• **EXERCISE AIM**: In the records below, find the line that contains "#f9e3ce; stroke-width: 9" and the line that contains "middle; stroke-width: 4.5;", then retype exactly those two lines and every line between them.

BEGIN GIVEN INFORMATION

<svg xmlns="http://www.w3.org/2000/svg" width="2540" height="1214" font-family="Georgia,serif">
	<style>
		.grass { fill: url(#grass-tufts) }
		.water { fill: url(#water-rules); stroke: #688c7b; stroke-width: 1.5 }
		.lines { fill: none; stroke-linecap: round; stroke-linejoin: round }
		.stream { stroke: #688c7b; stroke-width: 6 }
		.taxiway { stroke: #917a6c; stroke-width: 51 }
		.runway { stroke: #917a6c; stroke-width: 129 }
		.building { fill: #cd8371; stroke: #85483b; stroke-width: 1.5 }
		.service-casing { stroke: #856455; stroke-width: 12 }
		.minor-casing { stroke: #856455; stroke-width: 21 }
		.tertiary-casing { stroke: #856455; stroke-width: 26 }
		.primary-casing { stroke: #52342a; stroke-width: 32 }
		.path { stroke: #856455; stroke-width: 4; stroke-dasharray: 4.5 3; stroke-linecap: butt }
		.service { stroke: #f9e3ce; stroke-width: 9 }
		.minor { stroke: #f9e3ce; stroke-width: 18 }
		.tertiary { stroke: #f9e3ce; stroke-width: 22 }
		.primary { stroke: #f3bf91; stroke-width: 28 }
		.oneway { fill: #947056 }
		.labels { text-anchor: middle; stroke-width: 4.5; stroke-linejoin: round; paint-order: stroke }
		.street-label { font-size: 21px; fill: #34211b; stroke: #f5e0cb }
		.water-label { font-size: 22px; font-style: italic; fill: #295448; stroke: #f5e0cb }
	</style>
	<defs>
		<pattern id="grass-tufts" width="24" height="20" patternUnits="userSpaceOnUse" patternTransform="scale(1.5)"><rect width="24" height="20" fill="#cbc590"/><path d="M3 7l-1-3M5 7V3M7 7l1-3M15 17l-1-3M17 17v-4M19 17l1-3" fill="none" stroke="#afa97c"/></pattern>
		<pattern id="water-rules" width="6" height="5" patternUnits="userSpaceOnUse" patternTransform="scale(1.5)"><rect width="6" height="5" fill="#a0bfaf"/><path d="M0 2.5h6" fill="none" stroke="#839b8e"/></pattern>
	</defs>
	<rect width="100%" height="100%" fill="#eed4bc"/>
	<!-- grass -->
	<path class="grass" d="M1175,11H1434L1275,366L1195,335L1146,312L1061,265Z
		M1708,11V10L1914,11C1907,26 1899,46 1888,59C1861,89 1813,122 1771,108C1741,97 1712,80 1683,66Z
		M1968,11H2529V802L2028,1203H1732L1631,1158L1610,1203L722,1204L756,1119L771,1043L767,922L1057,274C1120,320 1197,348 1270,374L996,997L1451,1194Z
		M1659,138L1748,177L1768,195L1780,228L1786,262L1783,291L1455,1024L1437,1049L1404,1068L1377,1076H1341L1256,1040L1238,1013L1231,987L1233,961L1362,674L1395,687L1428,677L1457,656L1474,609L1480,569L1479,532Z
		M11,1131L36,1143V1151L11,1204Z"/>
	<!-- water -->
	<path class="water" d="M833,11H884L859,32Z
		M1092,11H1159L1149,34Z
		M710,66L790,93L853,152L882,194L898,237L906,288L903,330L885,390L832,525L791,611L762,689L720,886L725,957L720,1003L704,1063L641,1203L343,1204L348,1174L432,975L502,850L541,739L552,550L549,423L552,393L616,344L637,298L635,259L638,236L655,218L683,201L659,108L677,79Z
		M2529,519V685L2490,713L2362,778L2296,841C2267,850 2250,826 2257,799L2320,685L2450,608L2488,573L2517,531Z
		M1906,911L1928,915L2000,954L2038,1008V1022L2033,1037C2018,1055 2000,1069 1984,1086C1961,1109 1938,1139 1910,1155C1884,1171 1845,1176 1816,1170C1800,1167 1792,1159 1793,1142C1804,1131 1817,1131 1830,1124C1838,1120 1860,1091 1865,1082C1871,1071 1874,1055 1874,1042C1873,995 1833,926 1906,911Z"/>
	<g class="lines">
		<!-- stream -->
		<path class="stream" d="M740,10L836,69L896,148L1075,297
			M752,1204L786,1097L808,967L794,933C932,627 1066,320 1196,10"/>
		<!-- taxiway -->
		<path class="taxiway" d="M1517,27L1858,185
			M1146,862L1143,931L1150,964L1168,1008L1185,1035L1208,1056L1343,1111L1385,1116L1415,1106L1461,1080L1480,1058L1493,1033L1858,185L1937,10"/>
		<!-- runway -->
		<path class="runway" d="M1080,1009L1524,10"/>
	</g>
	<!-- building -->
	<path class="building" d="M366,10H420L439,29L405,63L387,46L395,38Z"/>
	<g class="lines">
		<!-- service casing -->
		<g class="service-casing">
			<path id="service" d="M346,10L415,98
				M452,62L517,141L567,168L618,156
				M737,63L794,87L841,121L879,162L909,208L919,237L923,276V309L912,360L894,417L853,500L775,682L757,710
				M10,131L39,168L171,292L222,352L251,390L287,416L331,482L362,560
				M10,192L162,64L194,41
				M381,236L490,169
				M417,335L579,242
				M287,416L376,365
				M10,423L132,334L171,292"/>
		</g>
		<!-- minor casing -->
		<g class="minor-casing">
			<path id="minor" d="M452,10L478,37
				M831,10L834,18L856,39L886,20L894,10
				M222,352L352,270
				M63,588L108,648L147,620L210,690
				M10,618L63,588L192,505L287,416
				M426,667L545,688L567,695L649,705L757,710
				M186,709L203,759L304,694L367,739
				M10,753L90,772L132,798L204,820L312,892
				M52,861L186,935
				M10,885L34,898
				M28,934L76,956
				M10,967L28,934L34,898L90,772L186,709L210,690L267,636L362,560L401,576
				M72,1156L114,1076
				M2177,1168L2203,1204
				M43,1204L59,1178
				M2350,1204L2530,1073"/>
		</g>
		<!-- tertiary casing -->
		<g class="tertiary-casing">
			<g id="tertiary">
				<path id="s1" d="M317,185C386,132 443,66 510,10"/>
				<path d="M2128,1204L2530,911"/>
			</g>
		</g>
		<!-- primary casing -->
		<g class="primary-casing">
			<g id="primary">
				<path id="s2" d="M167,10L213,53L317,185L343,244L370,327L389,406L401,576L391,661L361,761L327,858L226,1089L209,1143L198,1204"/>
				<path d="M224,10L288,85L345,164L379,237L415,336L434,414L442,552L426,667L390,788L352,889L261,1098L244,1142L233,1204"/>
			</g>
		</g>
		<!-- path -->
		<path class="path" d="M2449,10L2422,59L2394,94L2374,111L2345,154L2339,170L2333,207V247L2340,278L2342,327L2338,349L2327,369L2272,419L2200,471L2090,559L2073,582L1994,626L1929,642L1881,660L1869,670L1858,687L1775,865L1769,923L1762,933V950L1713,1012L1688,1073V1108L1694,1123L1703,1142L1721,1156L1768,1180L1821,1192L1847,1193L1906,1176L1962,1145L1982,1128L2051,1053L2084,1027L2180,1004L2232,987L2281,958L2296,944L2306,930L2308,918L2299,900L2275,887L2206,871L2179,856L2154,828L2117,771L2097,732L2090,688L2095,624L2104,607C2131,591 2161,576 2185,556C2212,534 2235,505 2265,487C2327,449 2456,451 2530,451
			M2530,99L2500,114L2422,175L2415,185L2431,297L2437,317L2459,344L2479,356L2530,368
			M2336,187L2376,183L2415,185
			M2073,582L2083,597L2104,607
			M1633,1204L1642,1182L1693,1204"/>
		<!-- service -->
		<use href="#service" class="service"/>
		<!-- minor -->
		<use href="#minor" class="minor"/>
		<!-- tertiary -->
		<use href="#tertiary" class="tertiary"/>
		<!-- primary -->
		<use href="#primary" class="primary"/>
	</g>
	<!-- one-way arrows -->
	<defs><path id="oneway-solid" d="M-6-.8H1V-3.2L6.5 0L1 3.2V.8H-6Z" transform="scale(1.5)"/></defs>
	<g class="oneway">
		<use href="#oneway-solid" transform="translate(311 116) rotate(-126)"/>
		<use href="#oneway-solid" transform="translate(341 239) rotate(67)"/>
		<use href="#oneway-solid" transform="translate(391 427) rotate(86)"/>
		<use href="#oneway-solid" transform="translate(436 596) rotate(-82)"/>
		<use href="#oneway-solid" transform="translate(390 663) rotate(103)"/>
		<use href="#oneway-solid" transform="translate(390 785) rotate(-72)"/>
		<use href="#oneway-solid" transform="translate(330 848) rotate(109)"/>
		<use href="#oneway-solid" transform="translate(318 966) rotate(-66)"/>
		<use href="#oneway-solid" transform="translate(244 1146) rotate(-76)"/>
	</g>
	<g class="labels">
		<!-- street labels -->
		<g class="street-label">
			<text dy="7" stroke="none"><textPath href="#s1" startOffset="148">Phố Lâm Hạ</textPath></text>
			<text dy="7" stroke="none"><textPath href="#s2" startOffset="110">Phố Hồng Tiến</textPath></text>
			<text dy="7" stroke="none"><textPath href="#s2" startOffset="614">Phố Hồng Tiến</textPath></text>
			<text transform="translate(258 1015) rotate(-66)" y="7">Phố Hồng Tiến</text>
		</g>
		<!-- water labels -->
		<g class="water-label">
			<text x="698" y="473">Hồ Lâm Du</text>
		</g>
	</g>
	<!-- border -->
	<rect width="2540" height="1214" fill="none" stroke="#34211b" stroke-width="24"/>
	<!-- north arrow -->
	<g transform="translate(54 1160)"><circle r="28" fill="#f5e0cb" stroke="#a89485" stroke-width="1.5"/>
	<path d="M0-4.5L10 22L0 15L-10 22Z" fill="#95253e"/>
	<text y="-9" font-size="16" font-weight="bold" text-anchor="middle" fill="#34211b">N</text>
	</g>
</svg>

END GIVEN INFORMATION

• **EXERCISE OUTPUT**:
		.service { stroke: #f9e3ce; stroke-width: 9 }
		.minor { stroke: #f9e3ce; stroke-width: 18 }
		.tertiary { stroke: #f9e3ce; stroke-width: 22 }
		.primary { stroke: #f3bf91; stroke-width: 28 }
		.oneway { fill: #947056 }
		.labels { text-anchor: middle; stroke-width: 4.5; stroke-linejoin: round; paint-order: stroke }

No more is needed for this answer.